■ How to complete this task: Rewrite the lines of the records as a numbered list, covering only the stretch from the line that contains "2025: Награда Задужбине Ђоке Влајковића за" through the line that contains "והתרחשו במציאות, סבור שרשמי", with both of those lines included and blank lines omitted. Leave the pictures out of the answer.

■ Given information:

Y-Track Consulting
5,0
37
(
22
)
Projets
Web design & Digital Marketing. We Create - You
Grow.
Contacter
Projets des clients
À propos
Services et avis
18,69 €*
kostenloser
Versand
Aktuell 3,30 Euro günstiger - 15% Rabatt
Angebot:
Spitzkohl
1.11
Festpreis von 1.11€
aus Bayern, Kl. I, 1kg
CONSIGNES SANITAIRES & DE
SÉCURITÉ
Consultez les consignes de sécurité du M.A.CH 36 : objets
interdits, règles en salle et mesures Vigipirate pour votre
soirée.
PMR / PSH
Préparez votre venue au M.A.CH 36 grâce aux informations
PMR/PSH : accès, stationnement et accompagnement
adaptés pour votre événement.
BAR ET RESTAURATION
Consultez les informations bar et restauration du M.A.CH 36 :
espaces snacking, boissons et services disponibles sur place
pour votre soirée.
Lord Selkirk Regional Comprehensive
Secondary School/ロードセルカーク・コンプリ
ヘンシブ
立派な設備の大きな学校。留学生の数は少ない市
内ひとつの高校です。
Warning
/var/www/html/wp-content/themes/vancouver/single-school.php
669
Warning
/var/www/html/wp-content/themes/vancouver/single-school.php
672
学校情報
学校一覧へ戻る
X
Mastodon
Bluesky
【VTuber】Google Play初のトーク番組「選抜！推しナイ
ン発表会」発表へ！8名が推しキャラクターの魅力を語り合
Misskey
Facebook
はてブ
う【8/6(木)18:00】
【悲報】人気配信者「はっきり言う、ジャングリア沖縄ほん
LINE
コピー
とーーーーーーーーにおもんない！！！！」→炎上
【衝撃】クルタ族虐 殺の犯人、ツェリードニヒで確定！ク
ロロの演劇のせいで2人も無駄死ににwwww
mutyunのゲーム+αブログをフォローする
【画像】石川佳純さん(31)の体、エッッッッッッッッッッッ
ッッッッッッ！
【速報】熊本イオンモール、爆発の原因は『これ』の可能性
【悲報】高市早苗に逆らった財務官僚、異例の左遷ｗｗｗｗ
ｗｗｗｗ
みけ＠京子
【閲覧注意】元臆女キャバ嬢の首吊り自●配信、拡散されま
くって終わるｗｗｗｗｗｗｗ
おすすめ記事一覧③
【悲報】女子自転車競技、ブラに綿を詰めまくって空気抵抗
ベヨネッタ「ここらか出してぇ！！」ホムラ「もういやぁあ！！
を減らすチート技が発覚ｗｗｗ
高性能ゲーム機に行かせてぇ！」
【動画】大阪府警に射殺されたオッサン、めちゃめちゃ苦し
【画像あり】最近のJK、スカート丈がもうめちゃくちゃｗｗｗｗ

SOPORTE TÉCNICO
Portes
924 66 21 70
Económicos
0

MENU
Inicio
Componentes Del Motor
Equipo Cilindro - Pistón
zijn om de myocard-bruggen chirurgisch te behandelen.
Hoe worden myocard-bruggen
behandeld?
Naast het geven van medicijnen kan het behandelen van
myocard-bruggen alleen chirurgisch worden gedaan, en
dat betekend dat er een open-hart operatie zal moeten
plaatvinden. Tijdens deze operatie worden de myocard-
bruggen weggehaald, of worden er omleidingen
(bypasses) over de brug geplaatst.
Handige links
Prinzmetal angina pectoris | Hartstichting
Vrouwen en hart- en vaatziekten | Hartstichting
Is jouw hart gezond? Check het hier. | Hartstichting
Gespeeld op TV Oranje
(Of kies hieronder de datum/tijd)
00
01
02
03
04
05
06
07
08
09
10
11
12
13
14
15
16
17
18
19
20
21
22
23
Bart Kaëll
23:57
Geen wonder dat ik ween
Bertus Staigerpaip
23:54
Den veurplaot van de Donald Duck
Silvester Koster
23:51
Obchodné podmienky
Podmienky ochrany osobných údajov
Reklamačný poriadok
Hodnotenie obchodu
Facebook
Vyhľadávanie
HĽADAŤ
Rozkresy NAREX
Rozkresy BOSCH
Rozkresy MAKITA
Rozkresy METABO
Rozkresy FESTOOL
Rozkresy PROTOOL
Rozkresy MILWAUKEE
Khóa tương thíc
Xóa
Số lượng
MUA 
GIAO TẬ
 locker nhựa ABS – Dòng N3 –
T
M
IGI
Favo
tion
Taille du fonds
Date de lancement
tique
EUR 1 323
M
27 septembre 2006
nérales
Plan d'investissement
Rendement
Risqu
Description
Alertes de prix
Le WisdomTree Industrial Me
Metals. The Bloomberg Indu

* * *

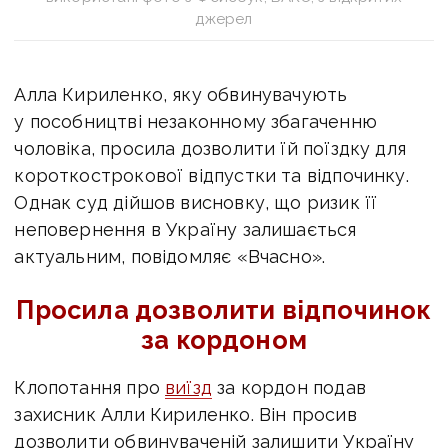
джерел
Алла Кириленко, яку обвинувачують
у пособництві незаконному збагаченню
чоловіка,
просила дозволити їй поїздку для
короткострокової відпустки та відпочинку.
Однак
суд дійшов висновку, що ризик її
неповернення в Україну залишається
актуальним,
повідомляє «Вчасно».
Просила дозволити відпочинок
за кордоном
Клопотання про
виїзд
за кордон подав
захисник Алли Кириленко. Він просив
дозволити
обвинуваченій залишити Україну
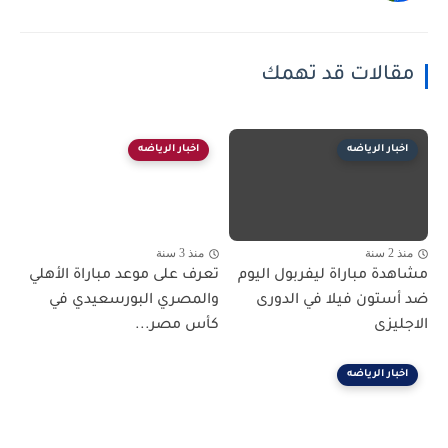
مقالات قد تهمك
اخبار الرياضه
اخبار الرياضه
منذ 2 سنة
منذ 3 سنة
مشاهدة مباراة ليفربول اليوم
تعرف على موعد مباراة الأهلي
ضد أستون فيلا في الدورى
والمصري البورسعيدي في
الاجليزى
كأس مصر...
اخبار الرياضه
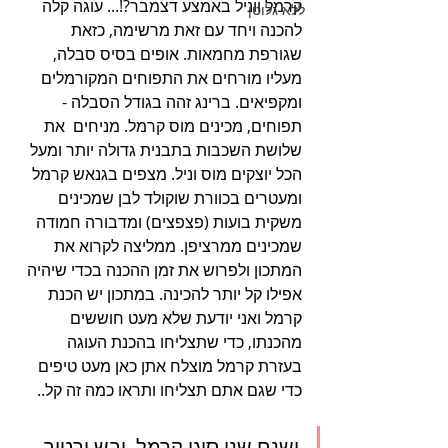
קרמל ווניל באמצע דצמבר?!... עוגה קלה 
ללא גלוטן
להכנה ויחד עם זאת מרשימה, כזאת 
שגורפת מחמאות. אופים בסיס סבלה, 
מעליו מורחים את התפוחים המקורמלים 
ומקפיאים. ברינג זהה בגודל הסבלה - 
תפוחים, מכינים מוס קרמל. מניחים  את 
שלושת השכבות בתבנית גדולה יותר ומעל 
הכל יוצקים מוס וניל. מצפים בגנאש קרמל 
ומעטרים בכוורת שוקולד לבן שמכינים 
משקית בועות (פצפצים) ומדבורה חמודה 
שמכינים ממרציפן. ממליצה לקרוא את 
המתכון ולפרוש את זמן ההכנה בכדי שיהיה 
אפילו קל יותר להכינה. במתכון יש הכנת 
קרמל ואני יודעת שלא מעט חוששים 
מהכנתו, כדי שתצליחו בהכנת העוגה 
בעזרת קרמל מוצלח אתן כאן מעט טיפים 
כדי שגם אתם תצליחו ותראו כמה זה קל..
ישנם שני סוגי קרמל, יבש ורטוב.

--

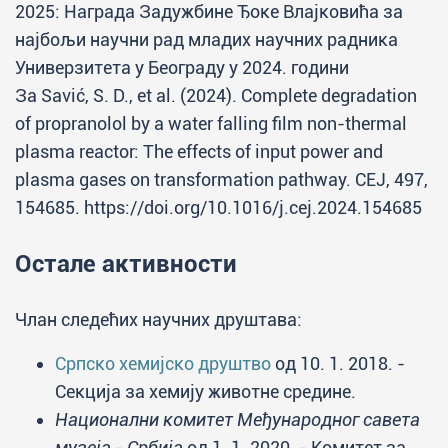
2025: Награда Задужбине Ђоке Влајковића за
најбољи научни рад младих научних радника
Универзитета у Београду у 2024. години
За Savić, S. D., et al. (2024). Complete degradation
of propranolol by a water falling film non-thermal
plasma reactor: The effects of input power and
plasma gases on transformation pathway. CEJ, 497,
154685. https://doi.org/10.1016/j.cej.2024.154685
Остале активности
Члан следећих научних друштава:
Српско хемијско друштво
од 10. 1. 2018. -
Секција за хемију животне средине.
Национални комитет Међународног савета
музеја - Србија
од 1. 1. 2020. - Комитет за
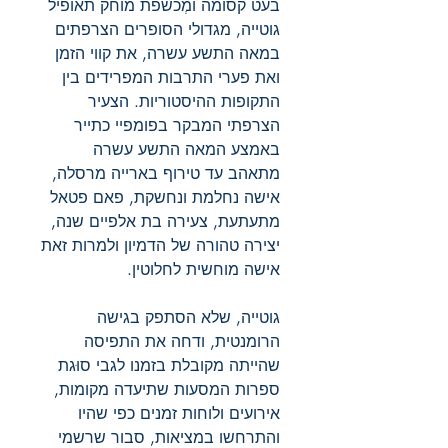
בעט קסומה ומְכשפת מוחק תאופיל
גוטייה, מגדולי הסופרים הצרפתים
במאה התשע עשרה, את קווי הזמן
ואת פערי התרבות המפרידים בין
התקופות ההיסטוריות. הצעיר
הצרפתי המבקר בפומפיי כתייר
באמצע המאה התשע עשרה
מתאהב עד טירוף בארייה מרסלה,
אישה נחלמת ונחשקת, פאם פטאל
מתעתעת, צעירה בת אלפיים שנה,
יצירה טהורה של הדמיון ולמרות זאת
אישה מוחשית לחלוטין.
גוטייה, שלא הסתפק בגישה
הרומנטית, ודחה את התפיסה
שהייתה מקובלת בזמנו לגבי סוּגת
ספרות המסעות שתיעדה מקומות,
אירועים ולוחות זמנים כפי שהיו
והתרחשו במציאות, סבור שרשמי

■ Response box:
1. 2025: Награда Задужбине Ђоке Влајковића за
2. најбољи научни рад младих научних радника
3. Универзитета у Београду у 2024. години
4. За Savić, S. D., et al. (2024). Complete degradation
5. of propranolol by a water falling film non-thermal
6. plasma reactor: The effects of input power and
7. plasma gases on transformation pathway. CEJ, 497,
8. 154685. https://doi.org/10.1016/j.cej.2024.154685
9. Остале активности
10. Члан следећих научних друштава:
11. Српско хемијско друштво
12. од 10. 1. 2018. -
13. Секција за хемију животне средине.
14. Национални комитет Међународног савета
15. музеја - Србија
16. од 1. 1. 2020. - Комитет за
17. בעט קסומה ומְכשפת מוחק תאופיל
18. גוטייה, מגדולי הסופרים הצרפתים
19. במאה התשע עשרה, את קווי הזמן
20. ואת פערי התרבות המפרידים בין
21. התקופות ההיסטוריות. הצעיר
22. הצרפתי המבקר בפומפיי כתייר
23. באמצע המאה התשע עשרה
24. מתאהב עד טירוף בארייה מרסלה,
25. אישה נחלמת ונחשקת, פאם פטאל
26. מתעתעת, צעירה בת אלפיים שנה,
27. יצירה טהורה של הדמיון ולמרות זאת
28. אישה מוחשית לחלוטין.
29. גוטייה, שלא הסתפק בגישה
30. הרומנטית, ודחה את התפיסה
31. שהייתה מקובלת בזמנו לגבי סוּגת
32. ספרות המסעות שתיעדה מקומות,
33. אירועים ולוחות זמנים כפי שהיו
34. והתרחשו במציאות, סבור שרשמי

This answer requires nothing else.